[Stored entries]
+++++
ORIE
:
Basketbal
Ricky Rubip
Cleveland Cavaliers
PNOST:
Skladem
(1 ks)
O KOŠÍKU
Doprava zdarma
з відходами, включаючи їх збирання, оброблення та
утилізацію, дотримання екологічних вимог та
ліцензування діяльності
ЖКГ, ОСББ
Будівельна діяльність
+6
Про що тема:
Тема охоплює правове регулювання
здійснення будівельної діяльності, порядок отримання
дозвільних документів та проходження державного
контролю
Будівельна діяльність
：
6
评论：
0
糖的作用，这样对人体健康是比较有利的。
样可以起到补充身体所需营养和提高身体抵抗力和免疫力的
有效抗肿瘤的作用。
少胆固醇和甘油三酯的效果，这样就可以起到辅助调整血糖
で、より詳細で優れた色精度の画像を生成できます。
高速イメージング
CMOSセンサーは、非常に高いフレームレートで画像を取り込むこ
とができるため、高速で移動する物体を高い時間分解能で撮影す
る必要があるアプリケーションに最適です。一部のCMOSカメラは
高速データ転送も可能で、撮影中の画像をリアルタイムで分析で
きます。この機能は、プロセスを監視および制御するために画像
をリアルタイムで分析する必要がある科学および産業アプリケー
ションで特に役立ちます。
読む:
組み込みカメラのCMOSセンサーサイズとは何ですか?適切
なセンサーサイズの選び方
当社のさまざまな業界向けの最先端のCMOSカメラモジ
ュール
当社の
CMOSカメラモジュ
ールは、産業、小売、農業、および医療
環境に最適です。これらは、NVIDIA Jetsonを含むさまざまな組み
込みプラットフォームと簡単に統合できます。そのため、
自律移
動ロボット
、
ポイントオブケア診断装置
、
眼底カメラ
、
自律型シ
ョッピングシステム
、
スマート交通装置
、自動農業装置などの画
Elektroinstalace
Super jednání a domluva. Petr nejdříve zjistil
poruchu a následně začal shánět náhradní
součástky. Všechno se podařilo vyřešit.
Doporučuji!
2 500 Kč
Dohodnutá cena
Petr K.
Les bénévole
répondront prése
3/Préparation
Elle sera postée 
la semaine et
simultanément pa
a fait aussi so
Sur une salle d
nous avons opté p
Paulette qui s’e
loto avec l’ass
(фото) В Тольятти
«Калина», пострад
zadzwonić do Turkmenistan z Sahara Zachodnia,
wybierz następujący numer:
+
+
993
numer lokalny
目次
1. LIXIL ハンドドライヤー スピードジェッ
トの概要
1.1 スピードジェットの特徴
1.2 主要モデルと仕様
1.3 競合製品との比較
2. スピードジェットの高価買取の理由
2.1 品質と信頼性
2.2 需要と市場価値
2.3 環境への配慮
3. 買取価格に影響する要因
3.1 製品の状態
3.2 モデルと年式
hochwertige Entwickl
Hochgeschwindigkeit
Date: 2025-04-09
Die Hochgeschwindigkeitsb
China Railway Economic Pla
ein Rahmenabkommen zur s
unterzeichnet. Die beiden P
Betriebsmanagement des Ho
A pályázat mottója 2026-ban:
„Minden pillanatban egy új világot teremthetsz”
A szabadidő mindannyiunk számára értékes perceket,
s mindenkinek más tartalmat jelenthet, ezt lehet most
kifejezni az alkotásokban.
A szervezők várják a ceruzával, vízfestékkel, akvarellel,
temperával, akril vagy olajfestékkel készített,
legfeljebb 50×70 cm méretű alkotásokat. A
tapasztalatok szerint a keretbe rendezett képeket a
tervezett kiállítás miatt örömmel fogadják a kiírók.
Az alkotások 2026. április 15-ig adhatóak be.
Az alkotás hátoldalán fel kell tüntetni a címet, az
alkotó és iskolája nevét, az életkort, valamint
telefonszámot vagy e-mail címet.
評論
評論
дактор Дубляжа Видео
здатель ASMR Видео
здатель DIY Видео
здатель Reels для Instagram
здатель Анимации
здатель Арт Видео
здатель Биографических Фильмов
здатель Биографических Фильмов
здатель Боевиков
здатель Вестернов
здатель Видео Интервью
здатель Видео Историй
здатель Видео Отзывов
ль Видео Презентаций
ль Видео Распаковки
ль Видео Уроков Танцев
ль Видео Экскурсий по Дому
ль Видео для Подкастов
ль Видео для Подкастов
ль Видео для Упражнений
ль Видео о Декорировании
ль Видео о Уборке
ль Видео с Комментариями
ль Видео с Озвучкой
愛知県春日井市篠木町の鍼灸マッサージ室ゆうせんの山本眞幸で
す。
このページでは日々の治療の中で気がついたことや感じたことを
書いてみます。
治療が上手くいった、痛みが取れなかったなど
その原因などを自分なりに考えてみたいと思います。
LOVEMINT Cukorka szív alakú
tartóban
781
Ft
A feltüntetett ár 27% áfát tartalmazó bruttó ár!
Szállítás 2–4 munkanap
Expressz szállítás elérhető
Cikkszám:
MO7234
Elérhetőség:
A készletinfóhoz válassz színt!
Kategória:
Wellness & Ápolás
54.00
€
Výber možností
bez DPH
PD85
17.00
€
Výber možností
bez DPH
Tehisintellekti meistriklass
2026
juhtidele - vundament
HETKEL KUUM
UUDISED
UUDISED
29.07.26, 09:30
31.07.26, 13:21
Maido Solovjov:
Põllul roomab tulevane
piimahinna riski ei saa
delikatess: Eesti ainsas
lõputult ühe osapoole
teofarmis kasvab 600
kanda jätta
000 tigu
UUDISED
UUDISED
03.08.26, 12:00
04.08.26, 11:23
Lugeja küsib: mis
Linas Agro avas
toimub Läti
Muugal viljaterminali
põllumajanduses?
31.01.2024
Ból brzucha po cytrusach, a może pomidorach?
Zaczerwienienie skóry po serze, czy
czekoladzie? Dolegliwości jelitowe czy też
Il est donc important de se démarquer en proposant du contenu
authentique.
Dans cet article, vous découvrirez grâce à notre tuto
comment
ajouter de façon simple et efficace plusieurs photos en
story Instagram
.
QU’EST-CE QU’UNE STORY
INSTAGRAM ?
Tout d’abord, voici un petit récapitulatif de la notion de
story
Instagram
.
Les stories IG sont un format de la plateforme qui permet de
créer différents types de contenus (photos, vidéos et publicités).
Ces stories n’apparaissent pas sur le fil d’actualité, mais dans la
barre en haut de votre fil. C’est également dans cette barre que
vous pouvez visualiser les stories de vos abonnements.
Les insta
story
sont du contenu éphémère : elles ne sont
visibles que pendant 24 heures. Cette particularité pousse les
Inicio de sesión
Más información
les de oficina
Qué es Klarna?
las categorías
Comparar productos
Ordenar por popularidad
+++++
As the exercise requires, copy out the data shown above word for word.

ORIE
:
Basketbal
Ricky Rubip
Cleveland Cavaliers
PNOST:
Skladem
(1 ks)
O KOŠÍKU
Doprava zdarma
з відходами, включаючи їх збирання, оброблення та
утилізацію, дотримання екологічних вимог та
ліцензування діяльності
ЖКГ, ОСББ
Будівельна діяльність
+6
Про що тема:
Тема охоплює правове регулювання
здійснення будівельної діяльності, порядок отримання
дозвільних документів та проходження державного
контролю
Будівельна діяльність
：
6
评论：
0
糖的作用，这样对人体健康是比较有利的。
样可以起到补充身体所需营养和提高身体抵抗力和免疫力的
有效抗肿瘤的作用。
少胆固醇和甘油三酯的效果，这样就可以起到辅助调整血糖
で、より詳細で優れた色精度の画像を生成できます。
高速イメージング
CMOSセンサーは、非常に高いフレームレートで画像を取り込むこ
とができるため、高速で移動する物体を高い時間分解能で撮影す
る必要があるアプリケーションに最適です。一部のCMOSカメラは
高速データ転送も可能で、撮影中の画像をリアルタイムで分析で
きます。この機能は、プロセスを監視および制御するために画像
をリアルタイムで分析する必要がある科学および産業アプリケー
ションで特に役立ちます。
読む:
組み込みカメラのCMOSセンサーサイズとは何ですか?適切
なセンサーサイズの選び方
当社のさまざまな業界向けの最先端のCMOSカメラモジ
ュール
当社の
CMOSカメラモジュ
ールは、産業、小売、農業、および医療
環境に最適です。これらは、NVIDIA Jetsonを含むさまざまな組み
込みプラットフォームと簡単に統合できます。そのため、
自律移
動ロボット
、
ポイントオブケア診断装置
、
眼底カメラ
、
自律型シ
ョッピングシステム
、
スマート交通装置
、自動農業装置などの画
Elektroinstalace
Super jednání a domluva. Petr nejdříve zjistil
poruchu a následně začal shánět náhradní
součástky. Všechno se podařilo vyřešit.
Doporučuji!
2 500 Kč
Dohodnutá cena
Petr K.
Les bénévole
répondront prése
3/Préparation
Elle sera postée 
la semaine et
simultanément pa
a fait aussi so
Sur une salle d
nous avons opté p
Paulette qui s’e
loto avec l’ass
(фото) В Тольятти
«Калина», пострад
zadzwonić do Turkmenistan z Sahara Zachodnia,
wybierz następujący numer:
+
+
993
numer lokalny
目次
1. LIXIL ハンドドライヤー スピードジェッ
トの概要
1.1 スピードジェットの特徴
1.2 主要モデルと仕様
1.3 競合製品との比較
2. スピードジェットの高価買取の理由
2.1 品質と信頼性
2.2 需要と市場価値
2.3 環境への配慮
3. 買取価格に影響する要因
3.1 製品の状態
3.2 モデルと年式
hochwertige Entwickl
Hochgeschwindigkeit
Date: 2025-04-09
Die Hochgeschwindigkeitsb
China Railway Economic Pla
ein Rahmenabkommen zur s
unterzeichnet. Die beiden P
Betriebsmanagement des Ho
A pályázat mottója 2026-ban:
„Minden pillanatban egy új világot teremthetsz”
A szabadidő mindannyiunk számára értékes perceket,
s mindenkinek más tartalmat jelenthet, ezt lehet most
kifejezni az alkotásokban.
A szervezők várják a ceruzával, vízfestékkel, akvarellel,
temperával, akril vagy olajfestékkel készített,
legfeljebb 50×70 cm méretű alkotásokat. A
tapasztalatok szerint a keretbe rendezett képeket a
tervezett kiállítás miatt örömmel fogadják a kiírók.
Az alkotások 2026. április 15-ig adhatóak be.
Az alkotás hátoldalán fel kell tüntetni a címet, az
alkotó és iskolája nevét, az életkort, valamint
telefonszámot vagy e-mail címet.
評論
評論
дактор Дубляжа Видео
здатель ASMR Видео
здатель DIY Видео
здатель Reels для Instagram
здатель Анимации
здатель Арт Видео
здатель Биографических Фильмов
здатель Биографических Фильмов
здатель Боевиков
здатель Вестернов
здатель Видео Интервью
здатель Видео Историй
здатель Видео Отзывов
ль Видео Презентаций
ль Видео Распаковки
ль Видео Уроков Танцев
ль Видео Экскурсий по Дому
ль Видео для Подкастов
ль Видео для Подкастов
ль Видео для Упражнений
ль Видео о Декорировании
ль Видео о Уборке
ль Видео с Комментариями
ль Видео с Озвучкой
愛知県春日井市篠木町の鍼灸マッサージ室ゆうせんの山本眞幸で
す。
このページでは日々の治療の中で気がついたことや感じたことを
書いてみます。
治療が上手くいった、痛みが取れなかったなど
その原因などを自分なりに考えてみたいと思います。
LOVEMINT Cukorka szív alakú
tartóban
781
Ft
A feltüntetett ár 27% áfát tartalmazó bruttó ár!
Szállítás 2–4 munkanap
Expressz szállítás elérhető
Cikkszám:
MO7234
Elérhetőség:
A készletinfóhoz válassz színt!
Kategória:
Wellness & Ápolás
54.00
€
Výber možností
bez DPH
PD85
17.00
€
Výber možností
bez DPH
Tehisintellekti meistriklass
2026
juhtidele - vundament
HETKEL KUUM
UUDISED
UUDISED
29.07.26, 09:30
31.07.26, 13:21
Maido Solovjov:
Põllul roomab tulevane
piimahinna riski ei saa
delikatess: Eesti ainsas
lõputult ühe osapoole
teofarmis kasvab 600
kanda jätta
000 tigu
UUDISED
UUDISED
03.08.26, 12:00
04.08.26, 11:23
Lugeja küsib: mis
Linas Agro avas
toimub Läti
Muugal viljaterminali
põllumajanduses?
31.01.2024
Ból brzucha po cytrusach, a może pomidorach?
Zaczerwienienie skóry po serze, czy
czekoladzie? Dolegliwości jelitowe czy też
Il est donc important de se démarquer en proposant du contenu
authentique.
Dans cet article, vous découvrirez grâce à notre tuto
comment
ajouter de façon simple et efficace plusieurs photos en
story Instagram
.
QU’EST-CE QU’UNE STORY
INSTAGRAM ?
Tout d’abord, voici un petit récapitulatif de la notion de
story
Instagram
.
Les stories IG sont un format de la plateforme qui permet de
créer différents types de contenus (photos, vidéos et publicités).
Ces stories n’apparaissent pas sur le fil d’actualité, mais dans la
barre en haut de votre fil. C’est également dans cette barre que
vous pouvez visualiser les stories de vos abonnements.
Les insta
story
sont du contenu éphémère : elles ne sont
visibles que pendant 24 heures. Cette particularité pousse les
Inicio de sesión
Más información
les de oficina
Qué es Klarna?
las categorías
Comparar productos
Ordenar por popularidad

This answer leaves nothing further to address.